───── Reading passage
8 Dangers of Collaboration

Most of what is written about collaboration is positive. Even hip. Collaboration is championed enthusiastically by the Enterprise 2.0 experts, as well as leading thinkers like Don Tapscott as the crucial approach for the 21st century. Collaboration creates once-elusive “buy-in, or “empowerment”, improves problem solving, increases creativity, is key to innovation at companies like Legos, Pixar, and Intuit. It slashes costs and improves productivity.

So why is collaboration as rare as it is?

The short answer is that collaboration is dangerous. Inherently, collaboration says something is happening outside of one’s immediate control, This, by itself, seems threatening to some, but there are several specific reasons why it appears dangerous:

  1. Not Knowing the Answer. The fundamental premise of collaboration is that you can use it to solve complex problems that are beyond the function of one domain or expertise. That means that each participant needs to be comfortable with a certain amount of ambiguity. Most people have built their careers – perhaps even their identity — on being the expert. The feeling of ignorance is incredibly uncomfortable.
  2. Unclear or Uncomfortable Roles. Role and responsibilities in the collaboration space tend not to be hierarchical; they are often fluid, changing from phase to phase of the work. This can be especially hard for senior executives, because it may mean taking off their mantle of being the “chief of answers” and becoming part of the “tribe of doing things.”
──────────
───── Provided records
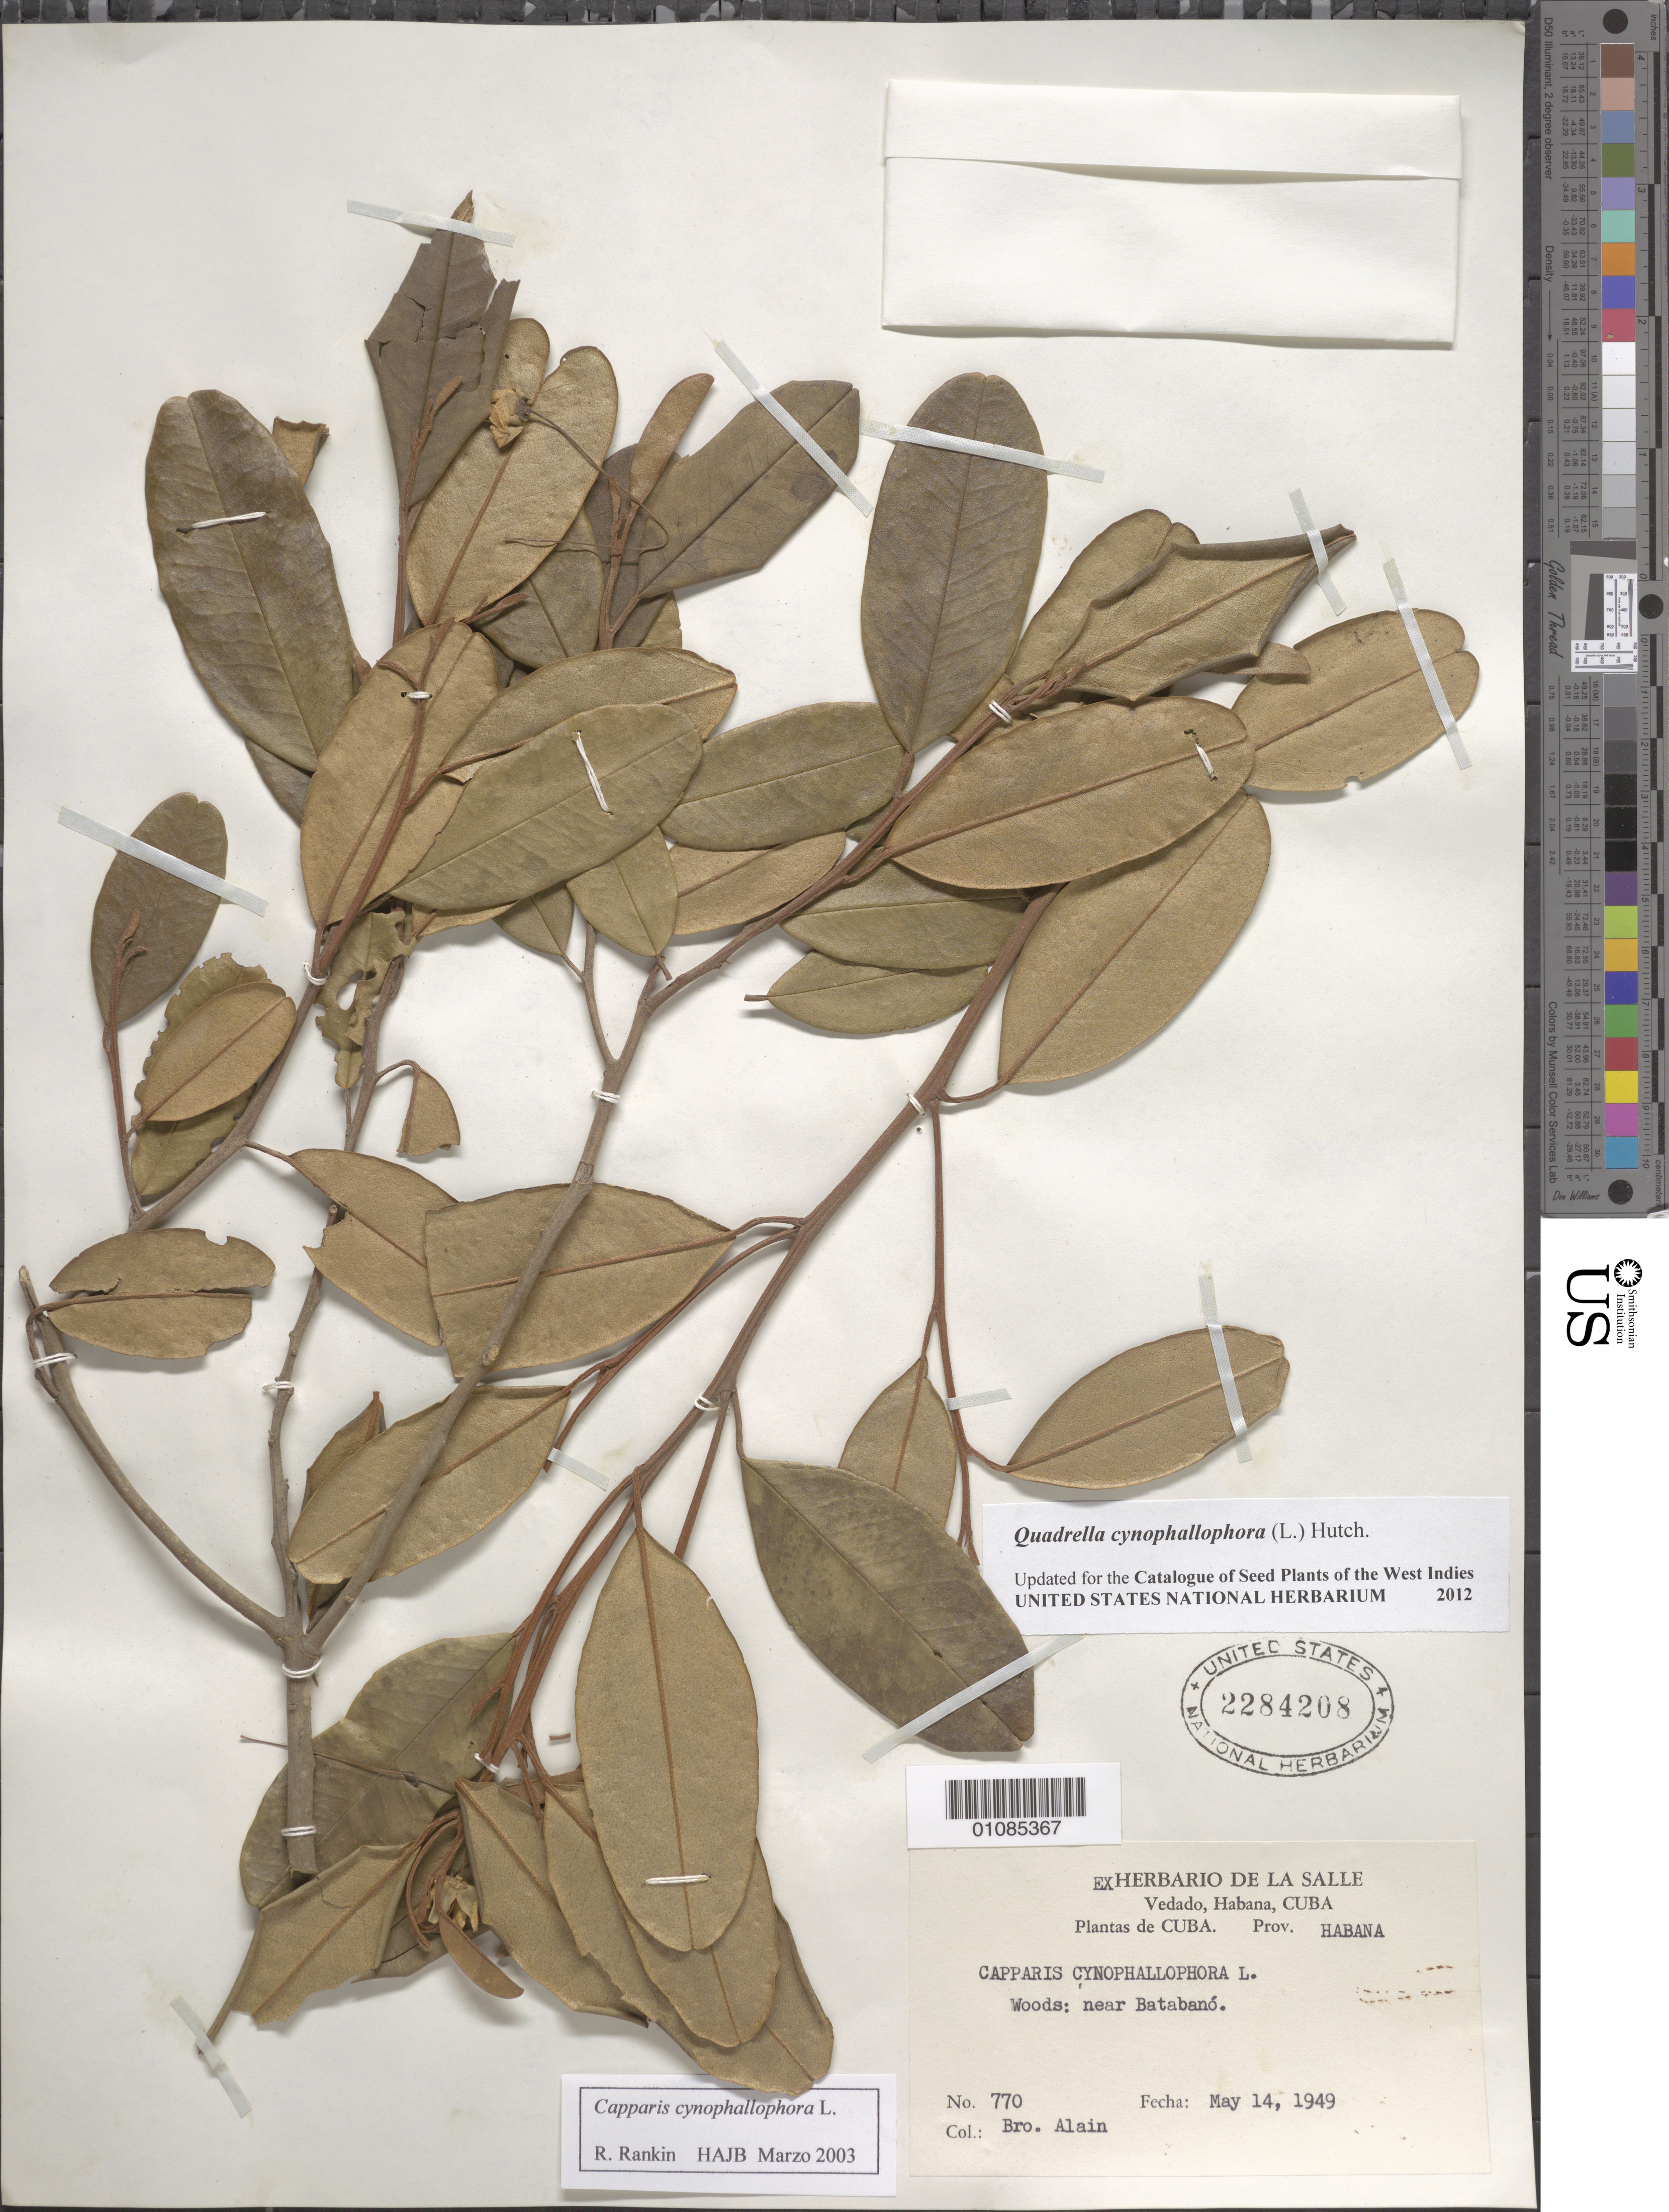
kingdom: Plantae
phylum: Tracheophyta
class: Magnoliopsida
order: Brassicales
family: Capparaceae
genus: Quadrella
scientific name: Quadrella cynophallophora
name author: (L.) Hutch.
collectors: A. H. Liogier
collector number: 770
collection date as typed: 14 May 1949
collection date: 1949-05-14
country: Cuba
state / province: La Habana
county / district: Batabanó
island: Cuba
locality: Woods near Batabano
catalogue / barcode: US 2284208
──────────
To do:
In the piece on the dangers of collaboration, which companies are named as places where collaboration is key to innovation? These rows were drawn from a separate source.

Full solution:
Legos, Pixar, and Intuit.